Julia Bullock (left) and composers Carolyn Yarnell, Allison Loggins-Hull, and Pamela Z take a bow with conductor Christian Reif and members of the San Francisco Symphony. Photo: Kristen Loken

“ ‘History’s Persistent Voice,’ the dazzlingly multifarious recital program that [classical singer Julia] Bullock unveiled on Tuesday, May 17, with the San Francisco Symphony, marshaled new works composed by five Black women to present a taut musical symposium on an array of subjects: race, freedom, art, language, motherhood and more,” writes Joshua Kosman in Friday’s (5/20) San Francisco Chronicle (subscription required). “With her husband and collaborator, German conductor Christian Reif, leading members of the Symphony in Davies Symphony Hall … Bullock brought an almost unearthly measure of eloquence to the proceedings.
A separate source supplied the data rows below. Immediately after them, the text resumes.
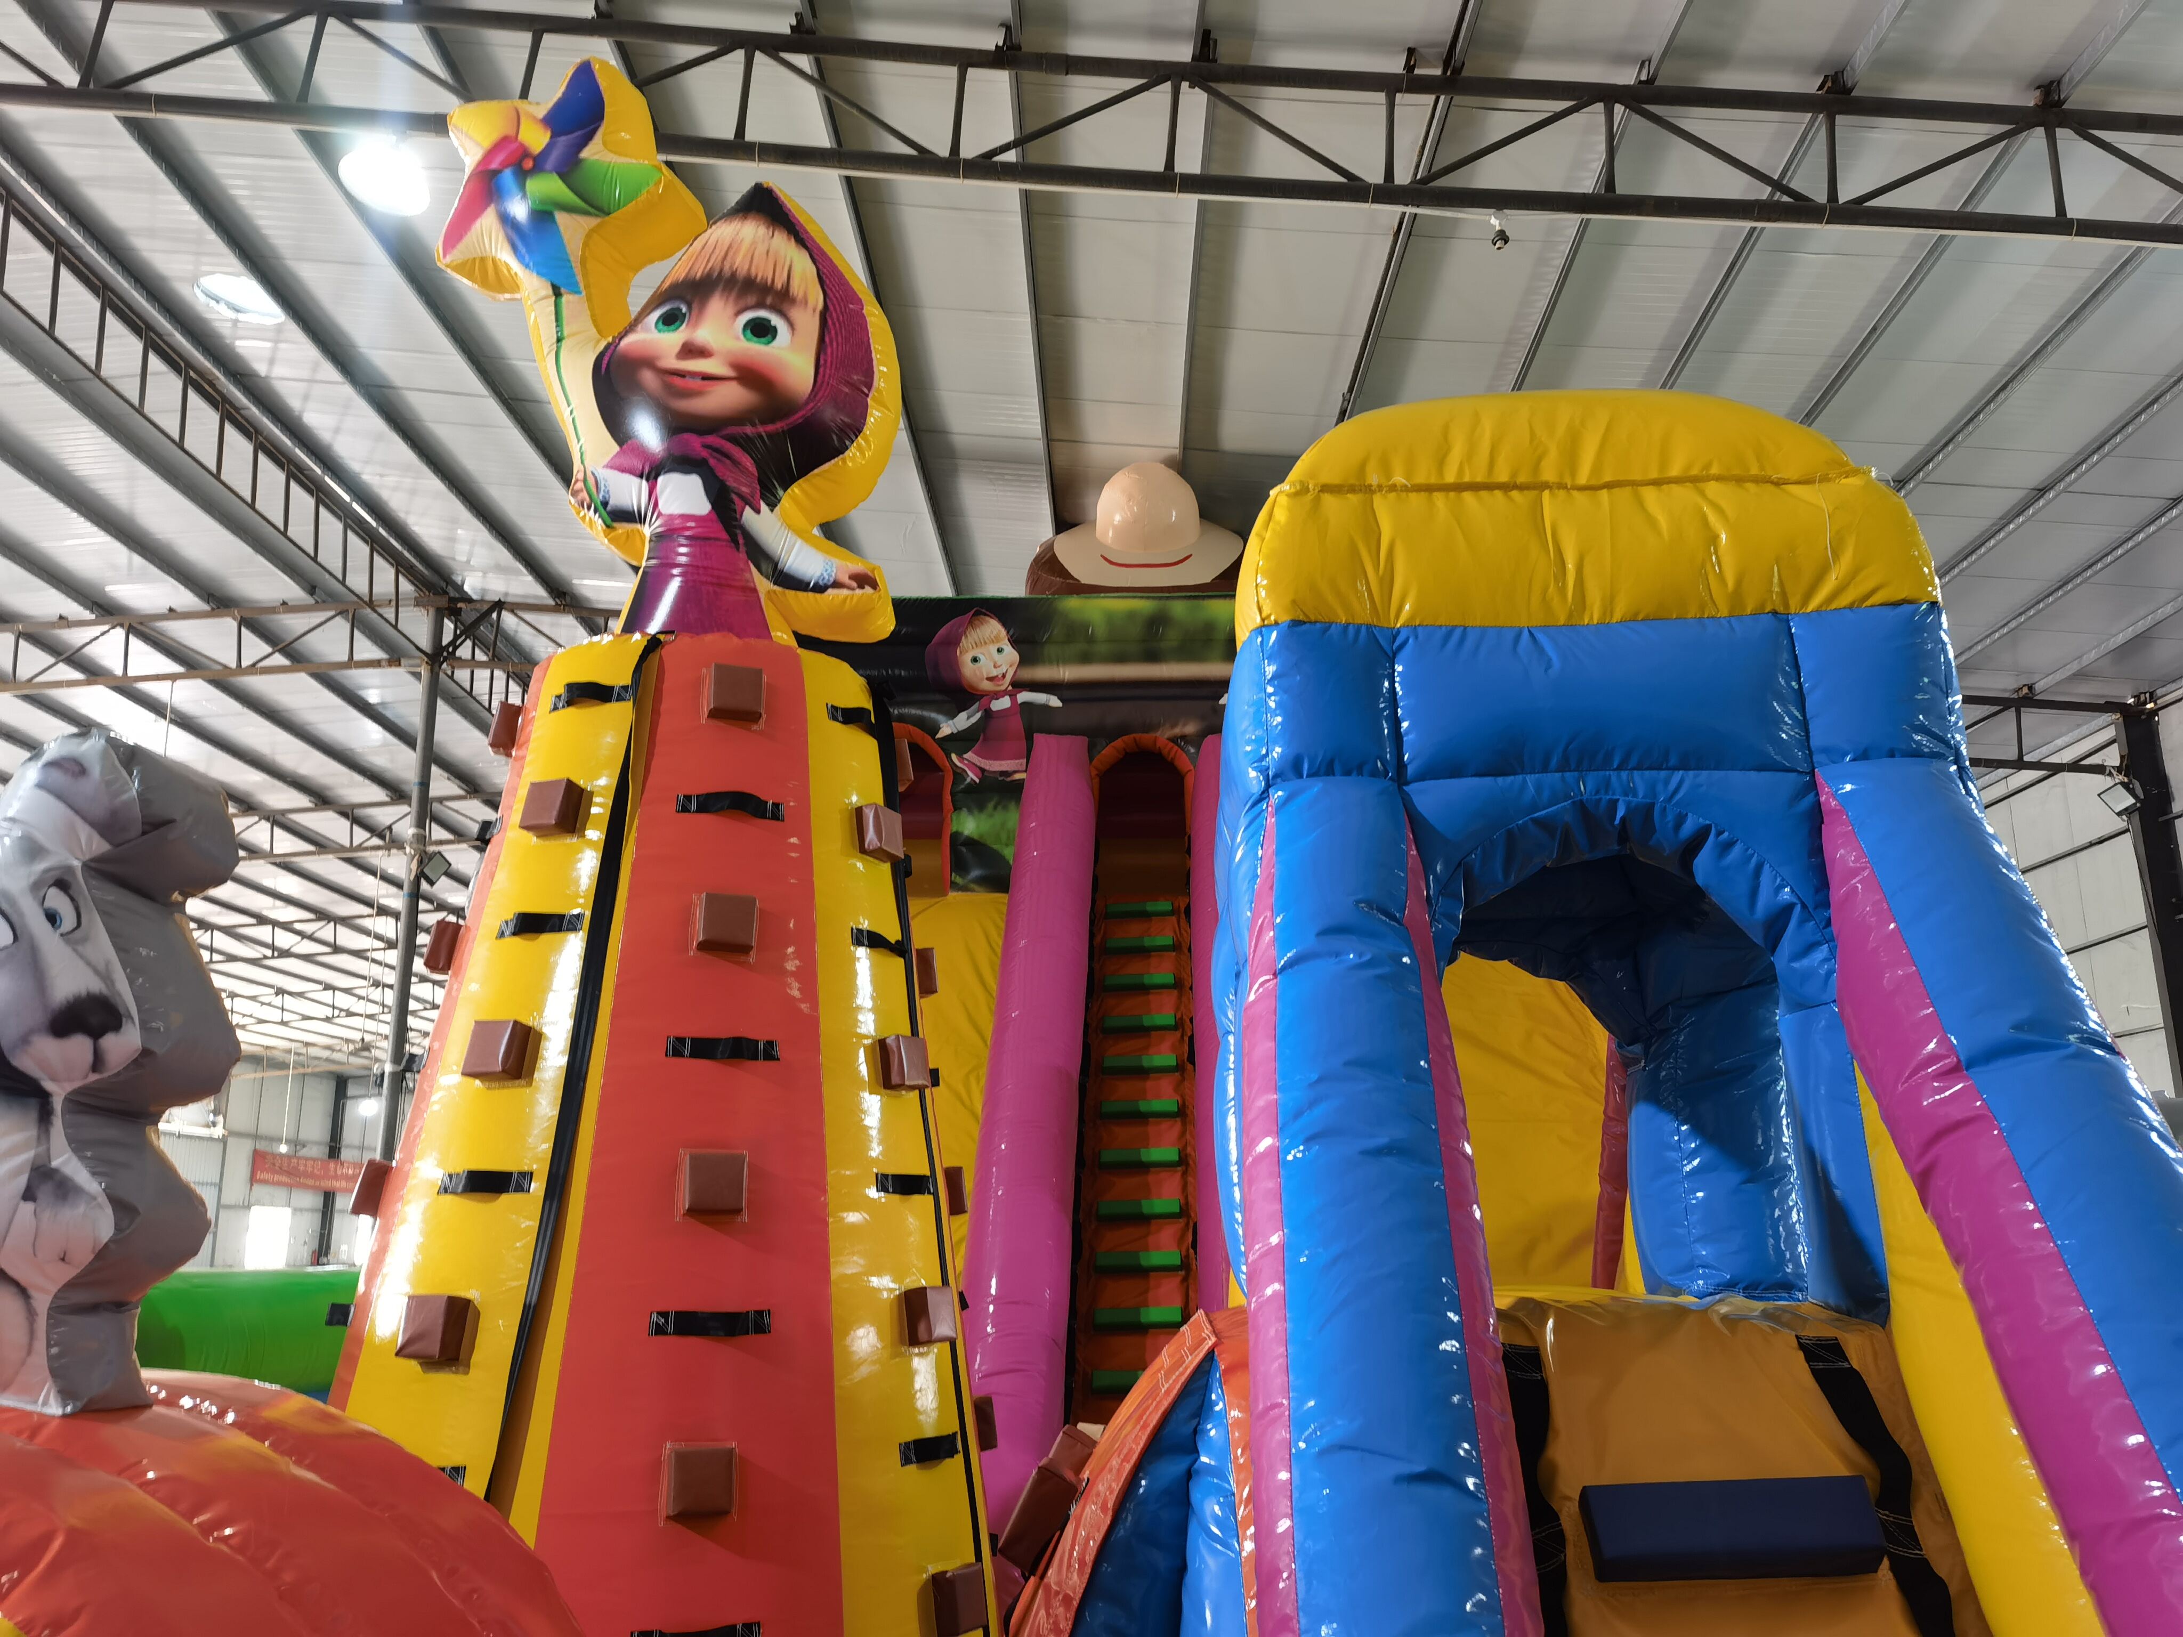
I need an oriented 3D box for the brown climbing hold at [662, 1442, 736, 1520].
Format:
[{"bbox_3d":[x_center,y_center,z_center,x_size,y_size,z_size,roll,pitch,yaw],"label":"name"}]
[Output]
[{"bbox_3d":[-0.855,1.442,3.712,0.145,0.145,0.085,4,-23,-17],"label":"brown climbing hold"}]

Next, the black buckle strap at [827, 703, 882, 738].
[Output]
[{"bbox_3d":[-0.661,-0.272,4.747,0.035,0.053,0.270,-16,-19,23],"label":"black buckle strap"}]

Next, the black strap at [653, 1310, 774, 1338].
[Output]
[{"bbox_3d":[-0.864,1.145,3.864,0.270,0.053,0.035,4,-23,-17],"label":"black strap"}]

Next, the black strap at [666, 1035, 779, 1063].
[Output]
[{"bbox_3d":[-0.887,0.558,4.107,0.270,0.053,0.035,4,-23,-17],"label":"black strap"}]

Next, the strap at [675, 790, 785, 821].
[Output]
[{"bbox_3d":[-0.922,-0.032,4.348,0.270,0.053,0.035,4,-23,-17],"label":"strap"}]

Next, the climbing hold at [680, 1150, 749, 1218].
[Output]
[{"bbox_3d":[-0.876,0.851,3.958,0.145,0.145,0.085,4,-23,-17],"label":"climbing hold"}]

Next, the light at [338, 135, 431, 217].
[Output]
[{"bbox_3d":[-3.718,-3.430,9.000,0.450,0.300,0.450,0,-13,0],"label":"light"}]

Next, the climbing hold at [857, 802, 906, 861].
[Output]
[{"bbox_3d":[-0.579,0.038,4.662,0.085,0.145,0.145,-16,-18,21],"label":"climbing hold"}]

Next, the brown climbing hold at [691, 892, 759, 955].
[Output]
[{"bbox_3d":[-0.906,0.259,4.200,0.145,0.145,0.085,4,-23,-17],"label":"brown climbing hold"}]

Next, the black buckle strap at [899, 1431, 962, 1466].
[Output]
[{"bbox_3d":[-0.390,1.535,4.146,0.035,0.053,0.270,-16,-19,23],"label":"black buckle strap"}]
This was music operating simultaneously as probing social commentary and pure sensual delight…. Bullock … is one of the eight Collaborative Partners that Music Director Esa-Pekka Salonen has gathered around him to revitalize and rethink the possibilities of a symphony orchestra…. There was nothing about this 90-minute intermission-free program that felt like business as usual.” Composers were Jessie Montgomery, Carolyn Yarnell, Tania León, Allison Loggins-Hull, and Pamela Z. “Bullock noted that the practices of discrimination and racial oppression extend everywhere, including the history of the San Francisco Symphony itself. Reckoning with that history is an urgent task for all artistic organizations, and ‘History’s Persistent Voice’ marks a step in that direction.”